Quoted passage
────────
WHEREAS, Borrower and Lender desire to amend a Construction Loan
Agreement executed by the parties on June 27, 1994 as amended on September
27, 1994 and December 7, 1994 ("Agreement"); and
WHEREAS, Borrower and Lender desire to amend Article III, Section
3.10 - Purpose of the Loans; and
WHEREAS, all other terms and conditions as set forth in the
Agreement and the Amendment and the Note shall remain as originally executed.
NOW, THEREFORE, in consideration of the premises and agreements
herein contained, the parties, hereto, hereby agree as follows:
1. Article III, Section 3.10, Purpose of Loans is amended in its
entirety as follows: 3.10 Purpose of Loans. The proceeds of the loan will
be used by Borrower only to (i) finance operations, (ii) refurbish
Mountaineer Race Track and Resort in accordance with plans which have been
approved by AGEL, as such plans maybe revised from time to time in accordance
with the approval of AGEL, (iii) pay up to Two Hundred Thousand Dollars
($200,000) of investment banking fees, (iv) loan up to Seven Hundred Thousand
Dollars ($700,000) to Winners to fund certain operating deficiencies as
approved by AGEL in its sole discretion which loan must be repaid to Borrower
no later than April 15, 1995, and (v) loan up to Eight Hundred Thousand
Dollars ($800,000) to Winners to fund certain operating deficiencies as
approved by AGEL in its sole discretion, which loan must be repaid to
Borrower no later then June 15, 1995.
────────
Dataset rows
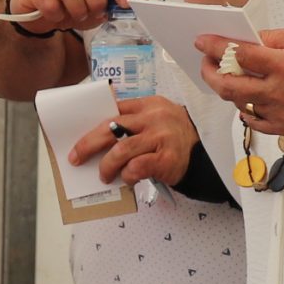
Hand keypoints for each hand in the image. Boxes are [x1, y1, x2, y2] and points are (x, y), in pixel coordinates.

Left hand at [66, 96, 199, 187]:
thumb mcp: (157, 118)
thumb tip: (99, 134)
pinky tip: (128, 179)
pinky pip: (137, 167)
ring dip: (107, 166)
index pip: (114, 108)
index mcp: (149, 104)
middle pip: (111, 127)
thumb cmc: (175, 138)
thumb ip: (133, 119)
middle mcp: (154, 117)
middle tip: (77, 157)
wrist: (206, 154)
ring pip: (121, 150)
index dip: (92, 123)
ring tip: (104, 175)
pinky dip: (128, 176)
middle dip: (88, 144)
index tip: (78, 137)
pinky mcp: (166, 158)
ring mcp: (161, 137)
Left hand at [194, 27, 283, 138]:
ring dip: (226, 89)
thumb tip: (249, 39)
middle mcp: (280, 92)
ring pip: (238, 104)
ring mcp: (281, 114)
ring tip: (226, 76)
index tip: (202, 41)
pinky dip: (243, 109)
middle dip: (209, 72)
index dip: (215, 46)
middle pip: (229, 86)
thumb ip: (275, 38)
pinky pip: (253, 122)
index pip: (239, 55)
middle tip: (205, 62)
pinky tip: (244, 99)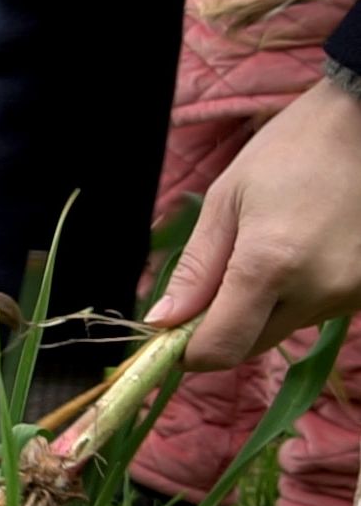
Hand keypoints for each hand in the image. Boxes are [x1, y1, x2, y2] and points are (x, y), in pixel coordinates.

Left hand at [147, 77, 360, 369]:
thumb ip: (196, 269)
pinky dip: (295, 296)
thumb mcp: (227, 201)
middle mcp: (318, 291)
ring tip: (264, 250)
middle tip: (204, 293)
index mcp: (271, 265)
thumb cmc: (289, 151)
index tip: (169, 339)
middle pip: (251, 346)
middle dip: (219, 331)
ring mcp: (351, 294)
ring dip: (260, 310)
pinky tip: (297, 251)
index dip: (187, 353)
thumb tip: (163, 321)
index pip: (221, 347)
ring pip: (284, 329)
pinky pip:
────────
Tasks and exercises
1. In the loan amendment, by what date must the loan of up to $700,000 to Winners be repaid to Borrower?
2. List every use of the loan proceeds that the loan amendment permits.
3. Repeat the loan amendment word for word from "WHEREAS, Borrower and Lender desire to amend a Construction" to "as originally executed.".

Results for each task
1. April 15, 1995

2.
- Finance operations
- Refurbish Mountaineer Race Track and Resort in accordance with plans approved by AGEL
- Pay up to $200,000 of investment banking fees
- Loan up to $700,000 to Winners to fund certain operating deficiencies, to be repaid no later than April 15, 1995
- Loan up to $800,000 to Winners to fund certain operating deficiencies, to be repaid by June 15, 1995

3.
WHEREAS, Borrower and Lender desire to amend a Construction Loan
Agreement executed by the parties on June 27, 1994 as amended on September
27, 1994 and December 7, 1994 ("Agreement"); and
WHEREAS, Borrower and Lender desire to amend Article III, Section
3.10 - Purpose of the Loans; and
WHEREAS, all other terms and conditions as set forth in the
Agreement and the Amendment and the Note shall remain as originally executed.